Eli Joshua Ade/HBO Michael K. Williams on 'Lovecraft Country'

Worth remembering that not every actor 20 years ago was lining up to play a shotgun-toting gay criminal in a mature serialized drama. Omar was a full-frontal performance in every way, mourning his dead boyfriend with a trail of bodies, snitching to the cops without breaking his own code of ethics. Fearlessness just kind of became Williams' career path. When Hap and Leonard called for a gay Black Vietnam vet in a cowboy hat: Who else could play that? On Lovecraft Country, Williams' character murders a recently resurrected intersex Native American and then emotionally recovers by going to his lover's sparkly drag performance: Who else?

Williams could be very amusing on something like Community, but then his last great role was heartbreakingly powerless. In When They See Us, Williams is Bobby McCray, the real-life father who nudges his falsely accused son to sign a confession. "I need you to do what the police want you to do," Bobby whispers, terrified into submission, and then he has to start screaming. "When the police want that they want, they will do anything," he declares. "You hear me? Anything. They will lie on us. They will lock us up. They will kill us." It's a defining screen depiction of our whole national moment. Williams makes the history palpable, a father telling his child how weak they both are against a nation-sized system of oppression.

I didn't think about any of these amazing roles when I heard about Williams' death. The mind takes you to strange places, and in a moment of recovery after the shock, I remembered some random New York cab ride from a decade ago. Back then, the taxi screens played Cat Greenleaf's Talk Stoop series, a blond woman talking to random celebrities on porches. It was a piece of content precisely as goofy as it had to be, and then suddenly, for some series of days, there was Michael K. Williams. In the video below, he offers up the hood lingo to describe his scars. He explains how The Wire speaks for those who have no voice. He admits, unexpectedly, that getting into acting was an act of selfishness:

And what a smile, and what a laugh! It could feel like Williams was being squandered, frankly, in those post-Wire years. He could have done romance or farce, should have been the guy in those action movies, was ready for Shakespeare. Good news: That's all there on The Wire. The show has a reputation as, like, an essay on brute-force capitalism, which is accurate but limiting. It's also fun as hell. Omar turns a courtroom showdown into a sitcom. He patrols back alleys the way gunfighters meander through spaghetti Westerns. His romances can be tragic or ecstatic. Season 5 is Omar's King Lear moment, when he limps everywhere because he jumped off a building, when he destroys everything because his rage doesn't even care about money anymore. Williams was best in the quiet moments. The cops have their technology and their backup, so it's Omar who does the old-fashioned sleuthing: patiently tracing the drug operations, following street operators up to their bosses one shadowy car ride at a time.

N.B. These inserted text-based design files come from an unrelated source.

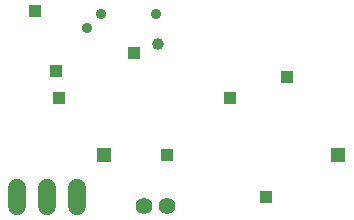
<source format=gbs>
G75*
%MOIN*%
%OFA0B0*%
%FSLAX25Y25*%
%IPPOS*%
%LPD*%
%AMOC8*
5,1,8,0,0,1.08239X$1,22.5*
%
%ADD10C,0.05543*%
%ADD11C,0.05937*%
%ADD12R,0.05150X0.05150*%
%ADD13C,0.03575*%
%ADD14C,0.03969*%
%ADD15R,0.03969X0.03969*%
D10*
X0112120Y0031828D03*
X0119994Y0031828D03*
D11*
X0070057Y0031859D02*
X0070057Y0037796D01*
X0080057Y0037796D02*
X0080057Y0031859D01*
X0090057Y0031859D02*
X0090057Y0037796D01*
D12*
X0099057Y0048828D03*
X0177057Y0048828D03*
D13*
X0116297Y0095896D03*
X0097960Y0095896D03*
X0093177Y0091113D03*
D14*
X0117057Y0085828D03*
D15*
X0109057Y0082828D03*
X0083057Y0076828D03*
X0084057Y0067828D03*
X0076057Y0096828D03*
X0120057Y0048828D03*
X0141057Y0067828D03*
X0160057Y0074828D03*
X0153057Y0034828D03*
M02*

</source>
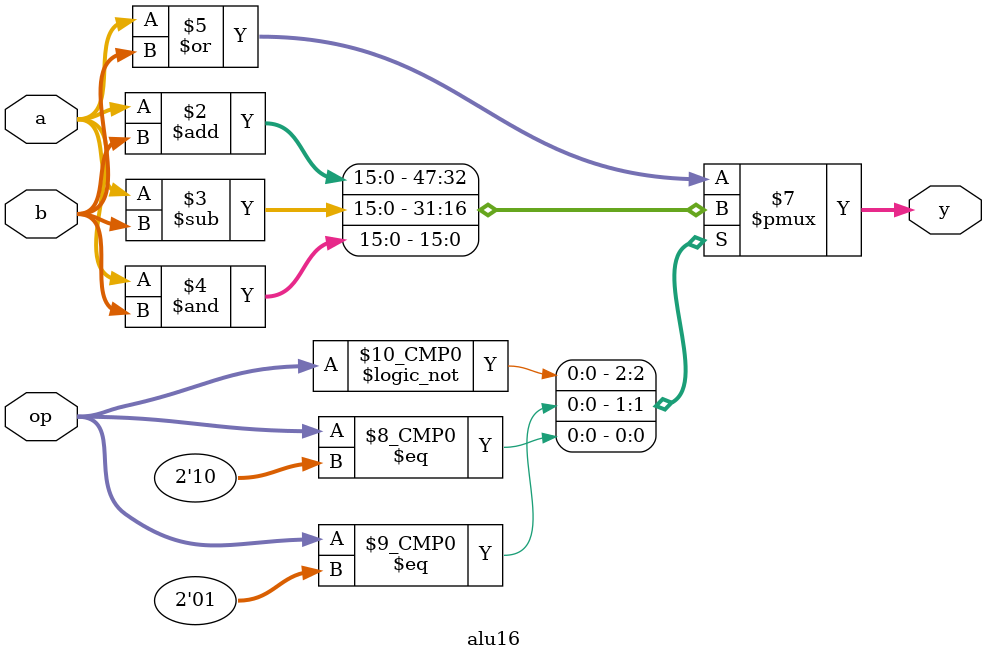
<source format=sv>
`timescale 1ns/1ps
module alu16(
  input  logic [15:0] a,
  input  logic [15:0] b,
  input  logic [1:0]  op,
  output logic [15:0] y
);
  always_comb begin
    unique case (op)
      2'b00: y = a + b;
      2'b01: y = a - b;
      2'b10: y = a & b;
      default: y = a | b;
    endcase
  end
endmodule

</source>
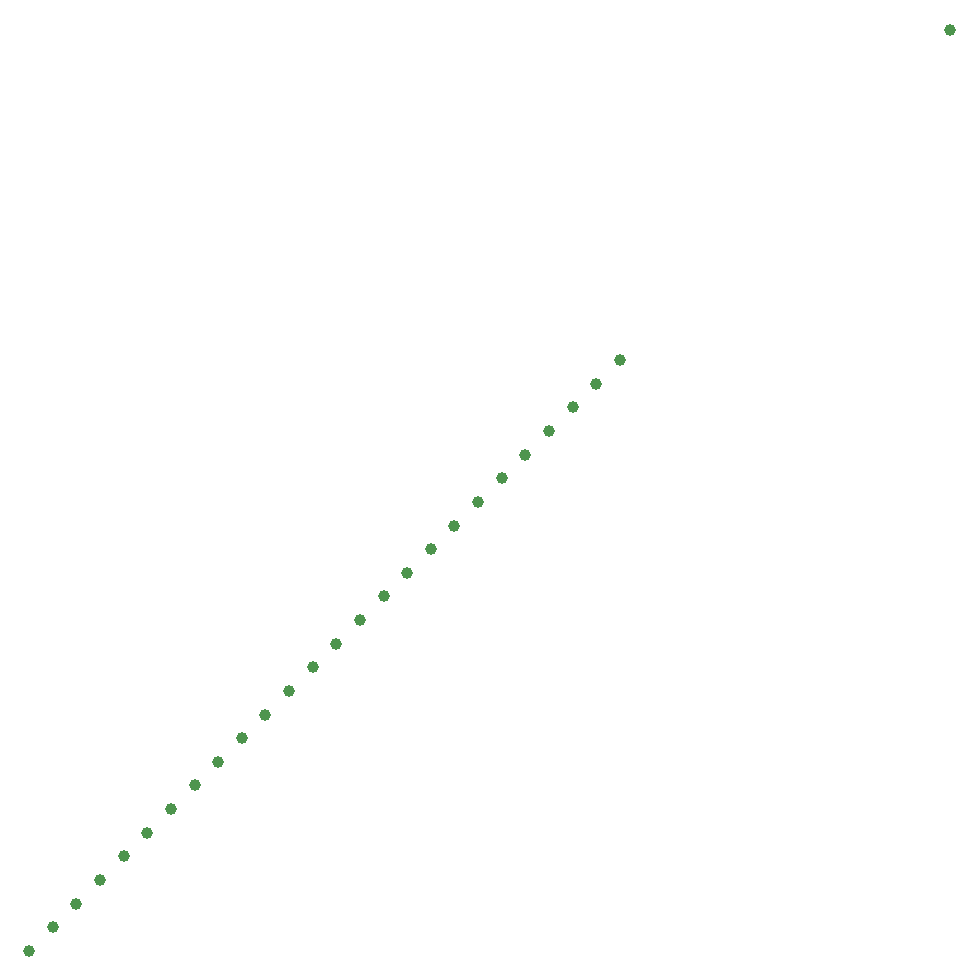
<source format=gbr>
G04 Examples for testing time performance of Gerber parsers*
%FSLAX26Y26*%
%MOMM*%
%ADD10C,1*%
%LPD*%
D10*
X0Y0D03*
X78000000Y78000000D03*
X2000000Y2000000D03*
X4000000Y4000000D03*
X6000000Y6000000D03*
X8000000Y8000000D03*
X10000000Y10000000D03*
X12000000Y12000000D03*
X14000000Y14000000D03*
X16000000Y16000000D03*
X18000000Y18000000D03*
X20000000Y20000000D03*
X22000000Y22000000D03*
X24000000Y24000000D03*
X26000000Y26000000D03*
X28000000Y28000000D03*
X30000000Y30000000D03*
X32000000Y32000000D03*
X34000000Y34000000D03*
X36000000Y36000000D03*
X38000000Y38000000D03*
X40000000Y40000000D03*
X42000000Y42000000D03*
X44000000Y44000000D03*
X46000000Y46000000D03*
X48000000Y48000000D03*
X50000000Y50000000D03*
M02*

</source>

"You see that?" asks Omar, his first line in the show and a statement of purpose. You're merely watching most actors. With the very best performers, you watch them watch, experiencing a deeper layer of story and emotion from the way they react to the world around them. So it makes sense that Williams has a key role in the best behind-the-scenes story from The Wire's production: Het met Felicia "Snoop" Pearson one night out in Baltimore and knew, just knew, she had to be on the show. He could take any scene to another level, face drooping with brash humor or suddenly frozen in horrific sadness.

Picture him in a late Boardwalk Empire scene, in yet another back alley. Chalky stares down the barrels of five guns, because Boardwalk always added four more guns than necessary. "All right then," he says. You don't need to see the bullet, the blood, or the body. It's demolishing just to see Michael K. Williams close his eyes.